Last month, in a Washington Post outlook piece, I argued that if handled adroitly, the triple crisis facing Japan could be used to modernize the country’s politics. The government’s response to the disaster has been anything but adroit, and the opportunity to use the crisis to propel the nation forward is slipping away.
In the first public survey since the catastrophe, polling done jointly last week by the Nikkei, Japan’s equivalent to the Wall Street Journal, and TV Tokyo depict an understandable erosion of support for the incumbent Prime Minister Kan Naoto, disappointment in the provision of emergency relief, and utter dismay at the handling of the nuclear situation, with 70 percent of respondents critical of the government’s transparency and management of the situation.

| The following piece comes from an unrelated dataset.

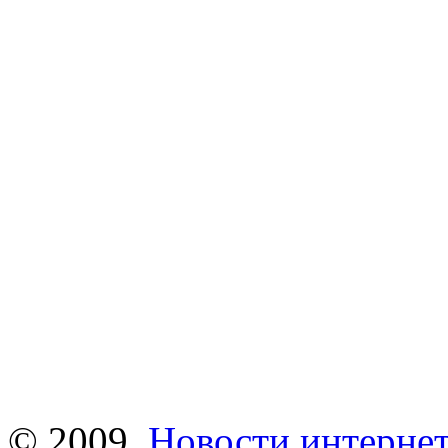
© 2009,
Новости интернет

The poll also asked respondents how they thought that reconstruction should be financed. A plurality, 38 percent, supported financing rebuilding solely through tax increases; higher taxes together with bond finance were supported by another 31 percent, while only 13 percent favoring bond finance alone. The public consensus for raising taxes to at least partly pay for reconstruction is striking.

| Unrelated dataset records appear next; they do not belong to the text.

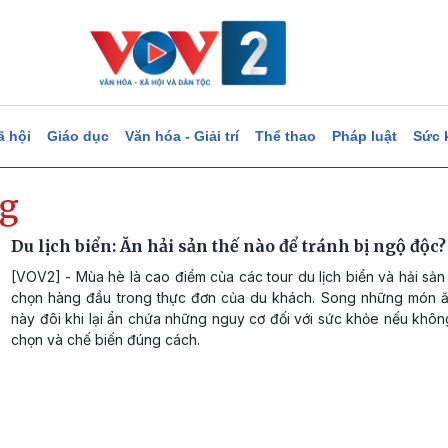
ã hội
Giáo dục
Văn hóa - Giải trí
Thể thao
Pháp luật
Sức 
ng
Du lịch biển: Ăn hải sản thế nào để tránh bị ngộ độc?
[VOV2] - Mùa hè là cao điểm của các tour du lịch biển và hải sản 
chọn hàng đầu trong thực đơn của du khách. Song những món 
này đôi khi lại ẩn chứa những nguy cơ đối với sức khỏe nếu khô
chọn và chế biến đúng cách.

The incumbent Democratic Party of Japan (DPJ) is reportedly considering raising the consumption tax from 5 percent to 8 percent to fund reconstruction. So far, so good. What could prove to be more politically problematic is if this is portrayed as a permanent increase in the tax rate, or if an in few years, a DPJ-led government attempts to extend what was supposed to be a temporary tax increase to deal with an extraordinary situation. While there may be a national consensus around increased taxation to rebuild Tohoku, the public may be less willing to pay permanently higher taxes to deal with long-run social welfare issues associated with Japan’s aging population.